In Didn’t you know I’m made of butter? for instance, a naked big – breasted white women cavorts with a bull, conjuring the myth of the rape of Europa by Zeus who, smitten, transformed himself in to a bull. As the bull’s horns pierce parts of the women’s thighs, her clay body parts begin to melt and come asunder. Scrawled sentences with an erotic undercurrent appear on the screen: “I will melt in the sun and under your touch.” “Your tongue [sic] is raspberries and flowers.” And ........well, you get the drift.
The other films are more disturbing: in one, a naked black woman sitting in a glass interior appears to give birth to a bright red owl, and then has her leg caught in an animal trap. A reindeer supports her with its antlers while a fox frees her by chewing off her leg. When her other leg is similarly trapped, he repeats the favour. A wild boar eats both amputated feet.

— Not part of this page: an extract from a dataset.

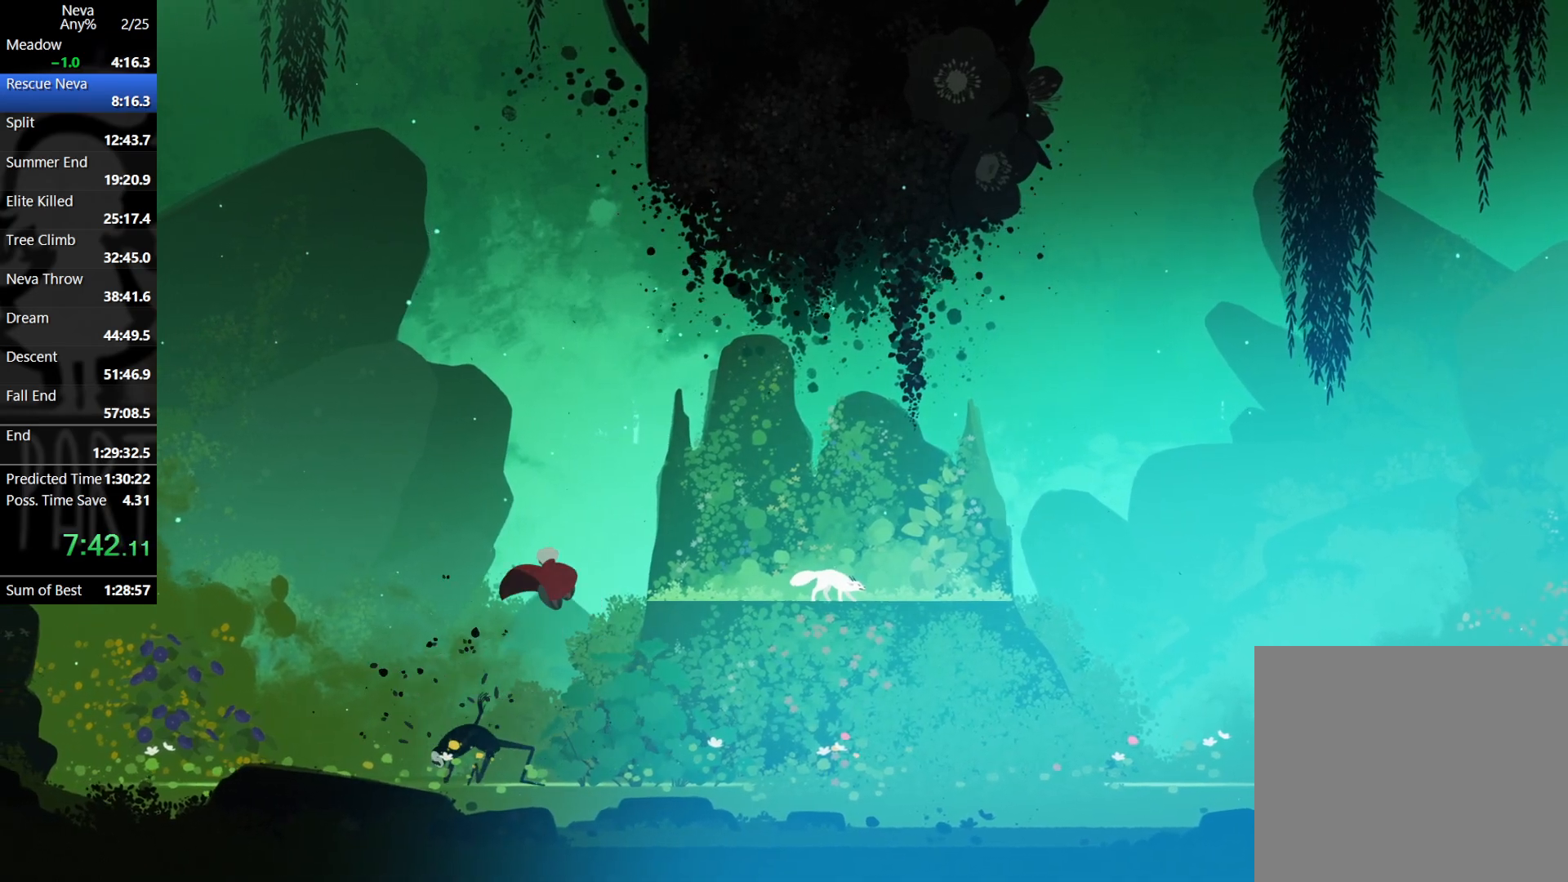
{"buttons": [], "left_stick": "center", "events": [[67, "SQUARE", "down"], [117, "SQUARE", "up"], [467, "left_stick", "center"]]}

In a third film, a different kind of revenge drama is enacted by animals against a man who dons a fox mask. Again, words [presumably the animals'] appear on the screen: “I will eat your leftovers. I will eat you........You believe me to have no feelings, no compassion. I will prove you right.”
Disturbing? Yes. All of it. But because it’s all done with fairly rudimentary claymation, it’s also funny. Djurberg's aesthetic combines the scathing satire and decorum-busting melodrama of Louise Bourgeois and Paul McCarthy with the dream logic of Jan Svankmayer and the gleefully perverse sensuality of Pipilotti Rist. There is something deliriously anarchic and liberating about the results, although at times you long for more concision and clarity. I suppose that’s the challenge video art offers: immense possibility and liberation from expectations of any kind. So much freedom is daunting. It takes the best artist to put it to use.